------ Data ------
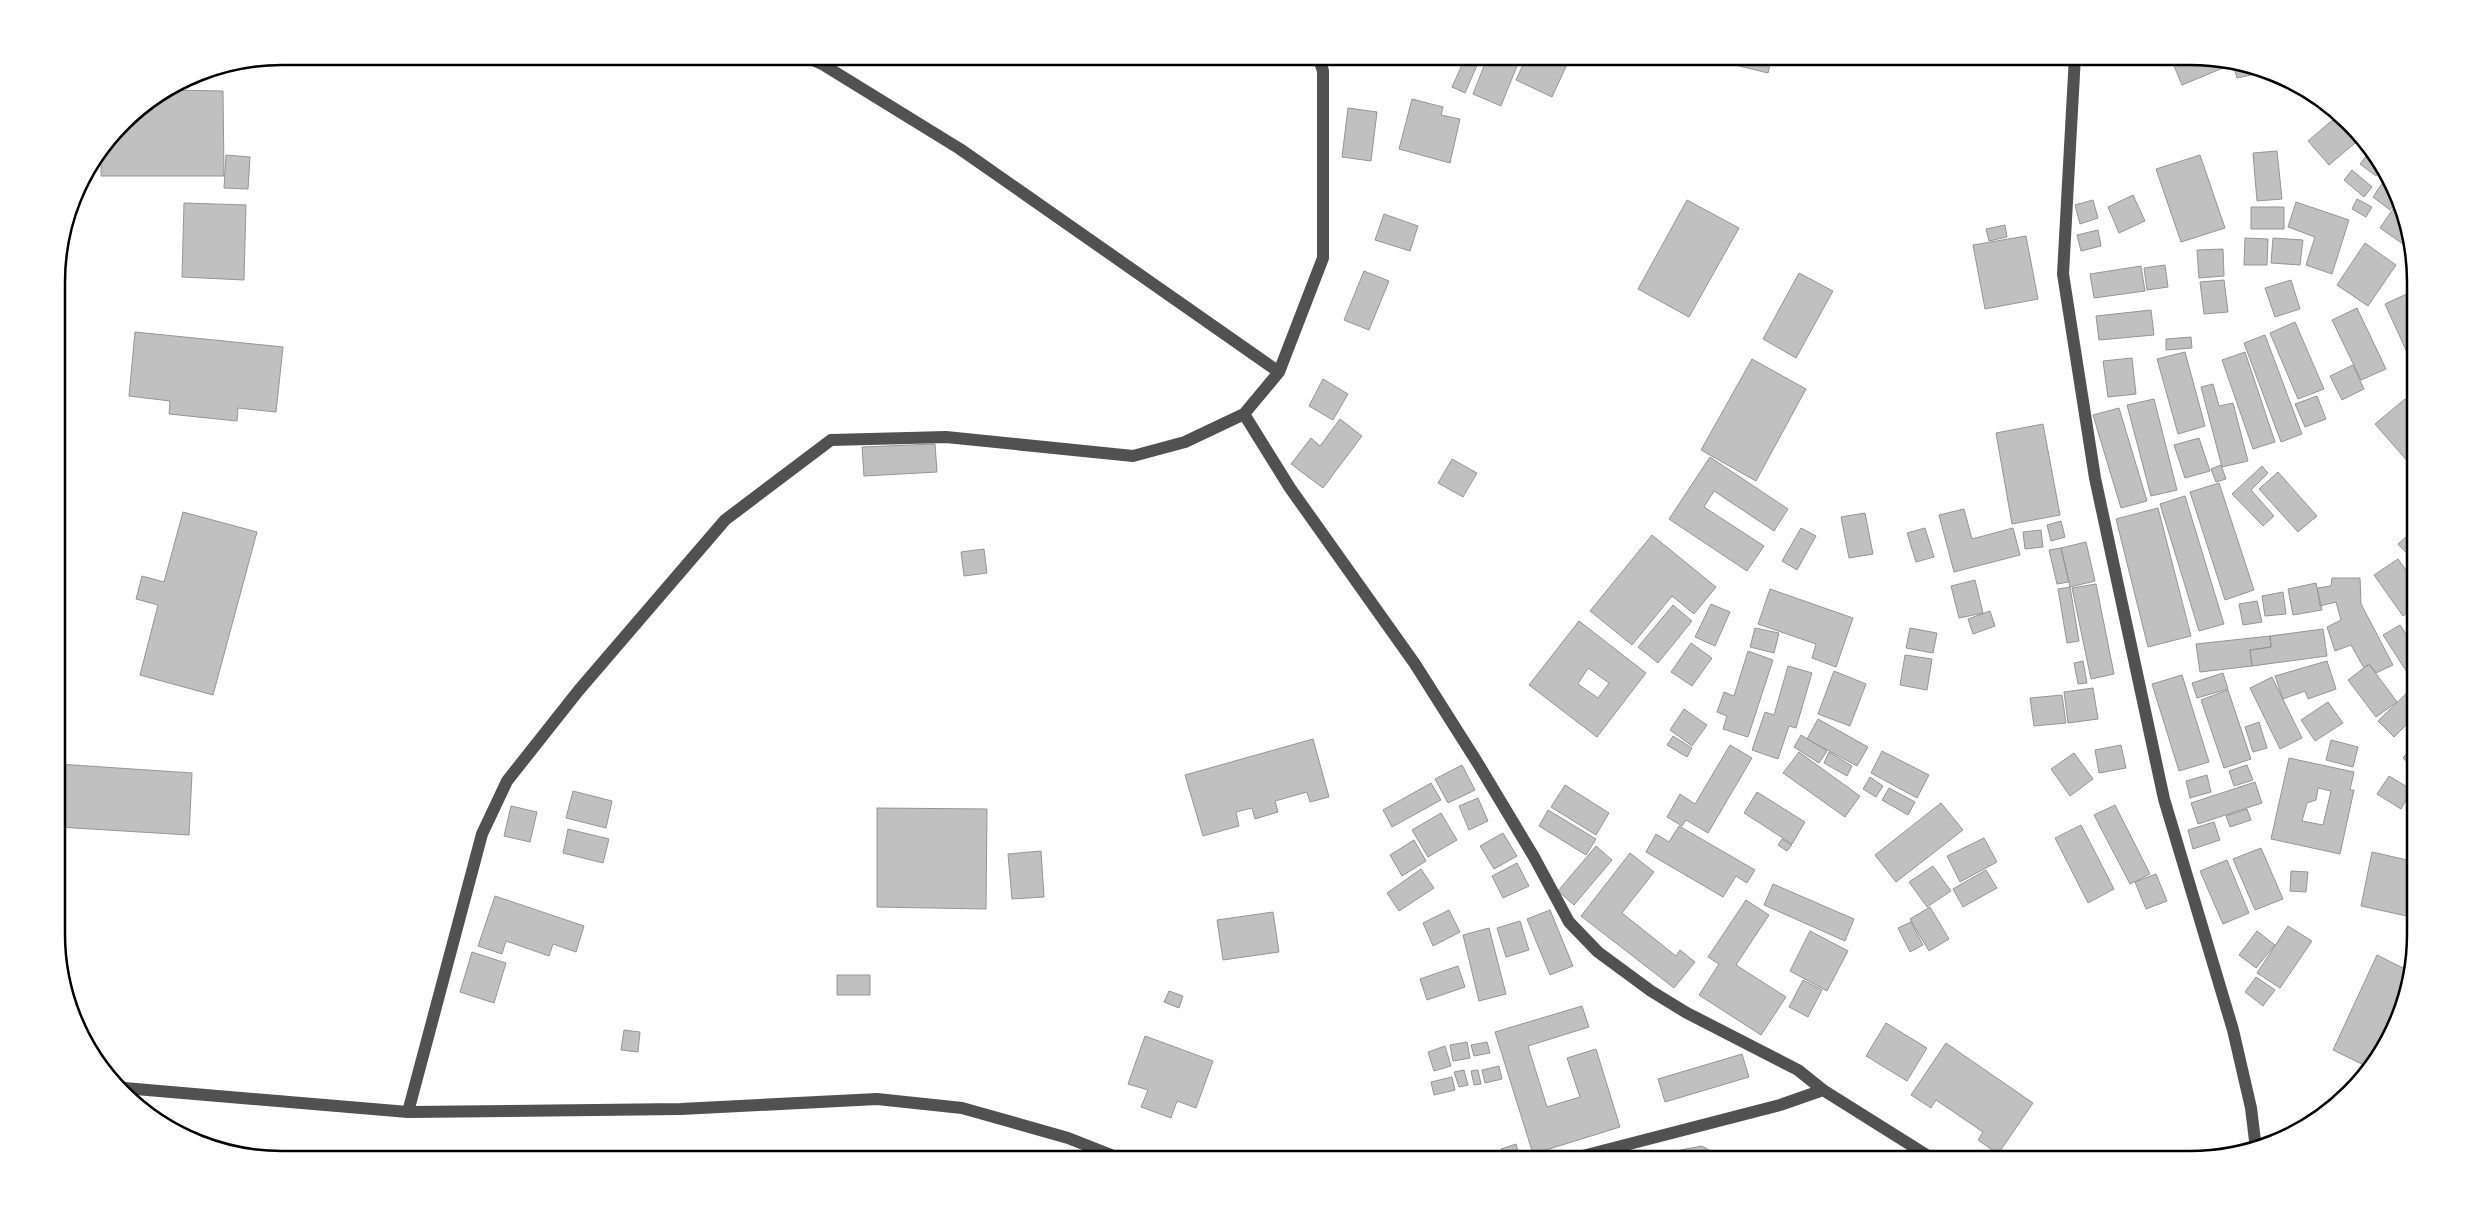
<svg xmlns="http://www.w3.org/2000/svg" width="2472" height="1216" font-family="'Sofia Sans Condensed',sans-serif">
<rect width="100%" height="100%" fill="#fff"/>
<path fill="#c0c0c0" stroke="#959595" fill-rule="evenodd" d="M 1466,56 L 1481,56 L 1465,93 L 1452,87 Z
M 1488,56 L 1521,56 L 1501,106 L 1473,94 Z
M 1527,56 L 1561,56 L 1569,60 L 1552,97 L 1516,80 Z
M 1720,56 L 1772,56 L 1768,73 L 1719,61 Z
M 2156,56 L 2190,56 L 2221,64 L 2223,68 L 2182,85 L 2172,61 L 2161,66 Z
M 2234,67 L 2260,73 L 2237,78 Z
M 172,88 L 172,90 L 223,91 L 224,176 L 101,176 L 101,155 L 133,113 Z
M 1412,99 L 1443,107 L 1441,115 L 1460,119 L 1450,163 L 1399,149 Z
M 1348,108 L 1377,112 L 1371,161 L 1342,157 Z
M 2336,117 L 2361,138 L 2329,165 L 2308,141 Z
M 2277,151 L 2282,199 L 2257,201 L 2253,153 Z
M 226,155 L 250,157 L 248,189 L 224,188 Z
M 2200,155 L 2225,228 L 2181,242 L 2156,169 Z
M 2367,155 L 2382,168 L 2376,176 L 2360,164 Z
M 2352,170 L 2372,187 L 2364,197 L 2344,180 Z
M 2387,176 L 2399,197 L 2390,210 L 2373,197 Z
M 2133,195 L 2145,221 L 2119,233 L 2108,207 Z
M 2357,199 L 2372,207 L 2366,217 L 2352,209 Z
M 1687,200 L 1739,228 L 1689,317 L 1638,289 Z
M 2093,200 L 2098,218 L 2080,224 L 2075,205 Z
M 2296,202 L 2349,220 L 2332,274 L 2306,265 L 2315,237 L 2288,227 Z
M 184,203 L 246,205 L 244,280 L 182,277 Z
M 2395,206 L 2403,211 L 2413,251 L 2380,228 Z
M 2251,207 L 2284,207 L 2284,229 L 2251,229 Z
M 1384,214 L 1418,226 L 1410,251 L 1375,240 Z
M 2005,225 L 2007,237 L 1989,241 L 1986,229 Z
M 2098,230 L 2101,246 L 2081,251 L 2077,235 Z
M 2026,236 L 2038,299 L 1985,309 L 1973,245 Z
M 2245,238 L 2268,239 L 2267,265 L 2244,265 Z
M 2273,238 L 2303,240 L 2300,265 L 2271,263 Z
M 2365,243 L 2396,265 L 2368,306 L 2337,285 Z
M 2223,249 L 2224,276 L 2199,278 L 2197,250 Z
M 2165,265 L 2168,287 L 2147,290 L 2144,268 Z
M 2141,266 L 2145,291 L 2094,298 L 2090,274 Z
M 1364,271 L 1389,281 L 1369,330 L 1344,320 Z
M 1799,273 L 1833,291 L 1796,358 L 1763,339 Z
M 2224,280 L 2228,312 L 2204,314 L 2200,282 Z
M 2291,280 L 2300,309 L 2275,317 L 2265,288 Z
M 2413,291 L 2414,359 L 2411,361 L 2385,304 Z
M 2357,308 L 2386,369 L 2361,380 L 2332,320 Z
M 2151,310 L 2154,335 L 2099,340 L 2096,316 Z
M 2295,322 L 2324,389 L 2298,399 L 2270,333 Z
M 135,332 L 283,347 L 276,412 L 238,408 L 237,421 L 169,414 L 170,401 L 129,396 Z
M 2265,335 L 2302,434 L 2281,442 L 2244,343 Z
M 2191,337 L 2192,348 L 2166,350 L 2166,339 Z
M 2185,352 L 2205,426 L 2178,434 L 2157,359 Z
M 2245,352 L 2275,442 L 2253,449 L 2222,360 Z
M 2132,358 L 2136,394 L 2108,397 L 2103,361 Z
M 1752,359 L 1806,389 L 1756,481 L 1701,450 Z
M 2353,365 L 2364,389 L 2342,400 L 2330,376 Z
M 1323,379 L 1348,394 L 1333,420 L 1309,406 Z
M 2213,384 L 2219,406 L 2233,403 L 2248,461 L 2222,467 L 2201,387 Z
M 2317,396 L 2326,419 L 2305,427 L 2295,404 Z
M 2154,399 L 2177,490 L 2151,496 L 2127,405 Z
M 2405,399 L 2414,410 L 2414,458 L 2409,463 L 2375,424 Z
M 2119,408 L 2147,501 L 2121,508 L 2093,415 Z
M 1340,419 L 1362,436 L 1323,488 L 1291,464 L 1311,438 L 1320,446 Z
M 2043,424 L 2060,515 L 2012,524 L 1996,433 Z
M 2199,438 L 2210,471 L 2185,478 L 2174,445 Z
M 935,444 L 937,472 L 864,476 L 862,447 Z
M 1710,457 L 1788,509 L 1774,531 L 1714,491 L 1704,507 L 1764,546 L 1747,571 L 1669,519 Z
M 1452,459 L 1477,473 L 1463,497 L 1438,483 Z
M 2221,465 L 2226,479 L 2216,482 L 2211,469 Z
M 2262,466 L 2268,473 L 2251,490 L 2274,516 L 2263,526 L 2232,494 Z
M 2278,472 L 2317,516 L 2298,532 L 2259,489 Z
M 2219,483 L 2254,590 L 2225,600 L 2190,492 Z
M 2185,496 L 2224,624 L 2199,631 L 2160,504 Z
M 2158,508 L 2191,636 L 2148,647 L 2116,519 Z
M 1964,509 L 1972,539 L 2013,528 L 2020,555 L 1954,572 L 1939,515 Z
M 183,512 L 257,532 L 213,695 L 140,675 L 158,605 L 136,599 L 142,576 L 164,582 Z
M 1865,513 L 1873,554 L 1849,558 L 1841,517 Z
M 2061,521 L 2065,537 L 2051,541 L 2047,525 Z
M 1801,528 L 1816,536 L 1797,570 L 1782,561 Z
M 1925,528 L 1934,557 L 1916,562 L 1907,533 Z
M 2415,529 L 2415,562 L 2398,544 Z
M 2041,530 L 2043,547 L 2025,549 L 2023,532 Z
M 1652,535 L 1716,587 L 1694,614 L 1672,596 L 1632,645 L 1590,611 Z
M 2086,542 L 2095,581 L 2070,587 L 2061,548 Z
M 2061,548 L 2069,582 L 2057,584 L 2049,550 Z
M 984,549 L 987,573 L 964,576 L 961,552 Z
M 2398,559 L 2415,583 L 2415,608 L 2403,616 L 2374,575 Z
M 2332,578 L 2360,578 L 2361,604 L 2393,665 L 2376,673 L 2369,664 L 2364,668 L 2351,645 L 2335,651 L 2327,627 L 2341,620 L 2336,602 L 2320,606 L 2317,588 L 2331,586 Z
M 1975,580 L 1983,613 L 1959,618 L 1951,586 Z
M 2316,583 L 2322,610 L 2293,615 L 2288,589 Z
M 2096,584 L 2114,674 L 2091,679 L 2072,588 Z
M 2070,587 L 2079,641 L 2067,643 L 2058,589 Z
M 1770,589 L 1853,618 L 1836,667 L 1812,658 L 1816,644 L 1758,624 Z
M 2283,592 L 2286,614 L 2265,616 L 2262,596 Z
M 2257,601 L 2262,622 L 2243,625 L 2239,604 Z
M 1711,604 L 1730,612 L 1715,646 L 1695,637 Z
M 1673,605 L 1692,621 L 1658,663 L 1638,647 Z
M 1990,611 L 1995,626 L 1973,634 L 1968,619 Z
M 1579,621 L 1646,673 L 1597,737 L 1529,685 ZM 1588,668 L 1609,683 L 1598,698 L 1578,684 Z
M 2400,625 L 2415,648 L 2414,683 L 2383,635 Z
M 1755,628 L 1779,633 L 1774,653 L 1750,647 Z
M 1910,628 L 1937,633 L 1933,653 L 1906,648 Z
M 2323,629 L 2327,656 L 2252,666 L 2250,650 L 2271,647 L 2270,636 Z
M 2270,636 L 2271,647 L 2250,650 L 2252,666 L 2200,672 L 2196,644 Z
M 1691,643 L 1712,658 L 1692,686 L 1671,672 Z
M 1748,651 L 1773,660 L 1748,737 L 1723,729 L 1727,716 L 1717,712 L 1724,692 L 1734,696 Z
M 1905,655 L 1932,659 L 1927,690 L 1900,685 Z
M 2083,661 L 2087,683 L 2078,684 L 2074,663 Z
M 2327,661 L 2336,689 L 2308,699 L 2305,691 L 2283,699 L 2275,676 Z
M 2369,664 L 2397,702 L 2376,717 L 2348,680 Z
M 1788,666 L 1812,673 L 1796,728 L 1789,726 L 1778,759 L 1752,750 L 1765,712 L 1774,715 Z
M 1834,671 L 1866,684 L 1850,726 L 1818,714 Z
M 2223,673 L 2228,689 L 2197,698 L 2192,683 Z
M 2182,675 L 2209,762 L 2179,771 L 2152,684 Z
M 2272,677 L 2302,738 L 2280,749 L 2250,688 Z
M 2415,685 L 2415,716 L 2394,737 L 2378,721 Z
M 2093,688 L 2098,719 L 2068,723 L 2064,692 Z
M 2228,690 L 2251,759 L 2224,768 L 2201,700 Z
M 2062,695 L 2066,723 L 2034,726 L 2030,698 Z
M 2328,702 L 2343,723 L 2315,741 L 2301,720 Z
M 1684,709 L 1707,725 L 1692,746 L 1670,730 Z
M 1818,719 L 1868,747 L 1857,766 L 1807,739 Z
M 2259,722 L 2267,748 L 2253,752 L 2245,727 Z
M 1801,735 L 1827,751 L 1819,763 L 1794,747 Z
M 1673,736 L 1692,748 L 1687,757 L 1667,745 Z
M 1313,739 L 1329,797 L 1310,802 L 1307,792 L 1275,801 L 1278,812 L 1255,819 L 1252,808 L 1236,812 L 1239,826 L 1203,836 L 1185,775 Z
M 2331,740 L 2358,747 L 2353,767 L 2326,760 Z
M 2415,743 L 2415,769 L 2403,758 Z
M 1730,745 L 1752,758 L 1708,833 L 1686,820 L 1682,826 L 1667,817 L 1680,794 L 1695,804 Z
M 2121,745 L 2126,768 L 2099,773 L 2095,750 Z
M 1882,751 L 1929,775 L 1917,798 L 1871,773 Z
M 1799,752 L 1860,796 L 1845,817 L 1783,773 Z
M 1829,752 L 1852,766 L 1847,776 L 1824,763 Z
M 2074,753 L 2093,779 L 2070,796 L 2051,769 Z
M 2289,758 L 2354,772 L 2350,790 L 2354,790 L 2340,854 L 2271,839 ZM 2318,788 L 2331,791 L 2323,825 L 2302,821 L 2307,803 L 2316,800 Z
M 58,764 L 192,773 L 189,835 L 58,827 Z
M 1462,765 L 1475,790 L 1448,803 L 1435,779 Z
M 2247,765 L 2253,780 L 2234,786 L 2229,771 Z
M 2207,775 L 2211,792 L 2190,798 L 2186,781 Z
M 2389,776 L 2412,790 L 2401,809 L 2377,794 Z
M 1870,777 L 1883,786 L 1876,797 L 1863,789 Z
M 2255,782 L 2262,803 L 2198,824 L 2191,803 Z
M 1431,783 L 1441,800 L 1392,827 L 1383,810 Z
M 1565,785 L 1609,813 L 1596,835 L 1551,807 Z
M 1889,788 L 1915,802 L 1908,815 L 1882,800 Z
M 573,791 L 612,801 L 606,828 L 566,818 Z
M 1757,792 L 1805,822 L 1792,844 L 1744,813 Z
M 1478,798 L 1488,821 L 1469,830 L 1459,806 Z
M 1941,803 L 1963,830 L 1896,882 L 1875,855 Z
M 2115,805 L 2150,874 L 2130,884 L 2094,815 Z
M 511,806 L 537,812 L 530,842 L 504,836 Z
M 877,808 L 987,809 L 986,909 L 877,907 Z
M 2247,809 L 2251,820 L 2230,827 L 2226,816 Z
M 1548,810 L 1596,839 L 1586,855 L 1539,826 Z
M 1441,813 L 1457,840 L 1428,857 L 1412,830 Z
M 2214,822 L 2220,840 L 2193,849 L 2188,830 Z
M 2081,825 L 2114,889 L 2088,903 L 2055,838 Z
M 1679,826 L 1755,870 L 1747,883 L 1736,876 L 1723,897 L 1646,852 L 1656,834 L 1669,842 Z
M 568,829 L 609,839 L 603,863 L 563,853 Z
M 1503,833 L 1517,856 L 1494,869 L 1480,846 Z
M 1984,838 L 1997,862 L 1960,882 L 1947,856 Z
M 1782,839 L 1792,845 L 1787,851 L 1778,845 Z
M 1414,840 L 1426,861 L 1402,876 L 1390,855 Z
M 1596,846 L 1612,860 L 1574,905 L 1558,891 Z
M 2261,848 L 2283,899 L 2255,910 L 2233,859 Z
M 1041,851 L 1044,897 L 1012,899 L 1008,854 Z
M 2372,852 L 2416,862 L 2416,918 L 2361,906 Z
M 1630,853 L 1654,872 L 1622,913 L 1676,956 L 1680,950 L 1695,962 L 1674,988 L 1581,916 Z
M 2227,860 L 2249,913 L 2223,924 L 2200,871 Z
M 1517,863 L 1529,886 L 1503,898 L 1492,876 Z
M 1933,866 L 1951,891 L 1927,907 L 1909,882 Z
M 1421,869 L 1434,888 L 1399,911 L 1387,893 Z
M 1986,870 L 1997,888 L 1963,907 L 1953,889 Z
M 2291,871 L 2308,872 L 2306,892 L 2290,891 Z
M 2156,874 L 2167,901 L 2146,909 L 2135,882 Z
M 1773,884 L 1854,919 L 1845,941 L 1764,905 Z
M 495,896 L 584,926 L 576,952 L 553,944 L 549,956 L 506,941 L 502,954 L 478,946 Z
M 1746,900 L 1769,915 L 1736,965 L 1786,997 L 1761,1035 L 1699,995 L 1719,964 L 1708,957 Z
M 1930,907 L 1949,939 L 1929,951 L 1910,919 Z
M 1449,910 L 1460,932 L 1433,946 L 1423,923 Z
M 1550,910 L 1573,966 L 1550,975 L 1527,919 Z
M 1273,912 L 1279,952 L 1223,960 L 1217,920 Z
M 1520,921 L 1529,950 L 1506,957 L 1497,928 Z
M 1911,922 L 1923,945 L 1910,952 L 1898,928 Z
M 2288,926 L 2312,941 L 2280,988 L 2257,973 Z
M 1489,928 L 1506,994 L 1479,1001 L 1463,935 Z
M 1810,931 L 1848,951 L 1827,991 L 1790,971 Z
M 2257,931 L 2275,945 L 2256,968 L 2239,955 Z
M 472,952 L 506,963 L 494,1003 L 460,992 Z
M 2377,955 L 2407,970 L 2393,1033 L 2370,1068 L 2333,1050 Z
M 1458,966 L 1465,987 L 1427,1000 L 1420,979 Z
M 837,975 L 870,975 L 870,995 L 837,995 Z
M 2256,977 L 2275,990 L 2263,1006 L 2245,992 Z
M 1803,980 L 1822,990 L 1808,1017 L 1789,1007 Z
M 1169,991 L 1183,996 L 1179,1008 L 1164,1002 Z
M 1582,1006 L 1589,1027 L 1528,1046 L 1547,1107 L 1580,1097 L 1567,1058 L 1596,1049 L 1620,1127 L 1533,1154 L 1495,1032 Z
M 1886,1023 L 1927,1048 L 1907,1081 L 1866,1056 Z
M 624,1030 L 640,1032 L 638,1052 L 621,1050 Z
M 1145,1036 L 1213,1061 L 1196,1108 L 1177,1101 L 1171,1118 L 1141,1107 L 1148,1090 L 1128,1084 Z
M 1467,1042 L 1470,1058 L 1453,1061 L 1450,1045 Z
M 1487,1042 L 1490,1053 L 1474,1056 L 1471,1045 Z
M 1946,1043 L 2033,1103 L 1998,1154 L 1978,1140 L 1983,1132 L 1936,1100 L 1931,1108 L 1911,1095 Z
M 1445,1046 L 1451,1066 L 1434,1071 L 1428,1052 Z
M 1742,1054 L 1749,1077 L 1665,1102 L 1658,1079 Z
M 1499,1066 L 1502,1079 L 1485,1083 L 1482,1070 Z
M 1464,1070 L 1468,1085 L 1459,1087 L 1454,1072 Z
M 1478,1070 L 1481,1084 L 1474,1085 L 1471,1071 Z
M 1452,1077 L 1455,1090 L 1434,1095 L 1431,1082 Z
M 1516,1144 L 1520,1158 L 1504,1159 L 1501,1149 Z
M 1702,1146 L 1725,1159 L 1632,1159 Z"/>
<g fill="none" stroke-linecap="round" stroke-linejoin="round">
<path stroke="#515151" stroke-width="12" d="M 804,56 L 822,64 L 960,149 L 1279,372
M 2075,56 L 2063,274 L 2095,478 L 2164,799 L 2233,1030 L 2251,1108 L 2256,1149
M 1244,414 L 1290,488 L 1415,664 L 1477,762 L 1534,857 L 1569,922 L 1598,952 L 1651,991 L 1687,1013 L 1798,1070 L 1823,1090
M 57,524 L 57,533
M 124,1088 L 408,1112 L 681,1109 L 877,1099 L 962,1108 L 1068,1138 L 1124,1160
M 408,1112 L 482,834 L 507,781 L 579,690 L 725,520 L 831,440 L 946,437 L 1133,456 L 1185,442 L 1244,414 L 1279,372 L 1323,258 L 1323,71 L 1318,56
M 1571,1159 L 1780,1105 L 1823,1090 L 1933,1159"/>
</g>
<path d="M0 0H2472V1216H0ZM282 65H2190A217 217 0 0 1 2407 282V934A217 217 0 0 1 2190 1151H282A217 217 0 0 1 65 934V282A217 217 0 0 1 282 65Z" fill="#fff" fill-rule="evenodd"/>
<path fill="none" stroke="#000" stroke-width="2.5" d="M282 65H2190A217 217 0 0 1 2407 282V934A217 217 0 0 1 2190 1151H282A217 217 0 0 1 65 934V282A217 217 0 0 1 282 65Z"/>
</svg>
------
Only one stretch of the records above is wanted: the lines between the one holding "M 1582,1006 L" and the one holding "M 408,1112 L", inclusive, reproduced exactly.

M 1582,1006 L 1589,1027 L 1528,1046 L 1547,1107 L 1580,1097 L 1567,1058 L 1596,1049 L 1620,1127 L 1533,1154 L 1495,1032 Z
M 1886,1023 L 1927,1048 L 1907,1081 L 1866,1056 Z
M 624,1030 L 640,1032 L 638,1052 L 621,1050 Z
M 1145,1036 L 1213,1061 L 1196,1108 L 1177,1101 L 1171,1118 L 1141,1107 L 1148,1090 L 1128,1084 Z
M 1467,1042 L 1470,1058 L 1453,1061 L 1450,1045 Z
M 1487,1042 L 1490,1053 L 1474,1056 L 1471,1045 Z
M 1946,1043 L 2033,1103 L 1998,1154 L 1978,1140 L 1983,1132 L 1936,1100 L 1931,1108 L 1911,1095 Z
M 1445,1046 L 1451,1066 L 1434,1071 L 1428,1052 Z
M 1742,1054 L 1749,1077 L 1665,1102 L 1658,1079 Z
M 1499,1066 L 1502,1079 L 1485,1083 L 1482,1070 Z
M 1464,1070 L 1468,1085 L 1459,1087 L 1454,1072 Z
M 1478,1070 L 1481,1084 L 1474,1085 L 1471,1071 Z
M 1452,1077 L 1455,1090 L 1434,1095 L 1431,1082 Z
M 1516,1144 L 1520,1158 L 1504,1159 L 1501,1149 Z
M 1702,1146 L 1725,1159 L 1632,1159 Z"/>
<g fill="none" stroke-linecap="round" stroke-linejoin="round">
<path stroke="#515151" stroke-width="12" d="M 804,56 L 822,64 L 960,149 L 1279,372
M 2075,56 L 2063,274 L 2095,478 L 2164,799 L 2233,1030 L 2251,1108 L 2256,1149
M 1244,414 L 1290,488 L 1415,664 L 1477,762 L 1534,857 L 1569,922 L 1598,952 L 1651,991 L 1687,1013 L 1798,1070 L 1823,1090
M 57,524 L 57,533
M 124,1088 L 408,1112 L 681,1109 L 877,1099 L 962,1108 L 1068,1138 L 1124,1160
M 408,1112 L 482,834 L 507,781 L 579,690 L 725,520 L 831,440 L 946,437 L 1133,456 L 1185,442 L 1244,414 L 1279,372 L 1323,258 L 1323,71 L 1318,56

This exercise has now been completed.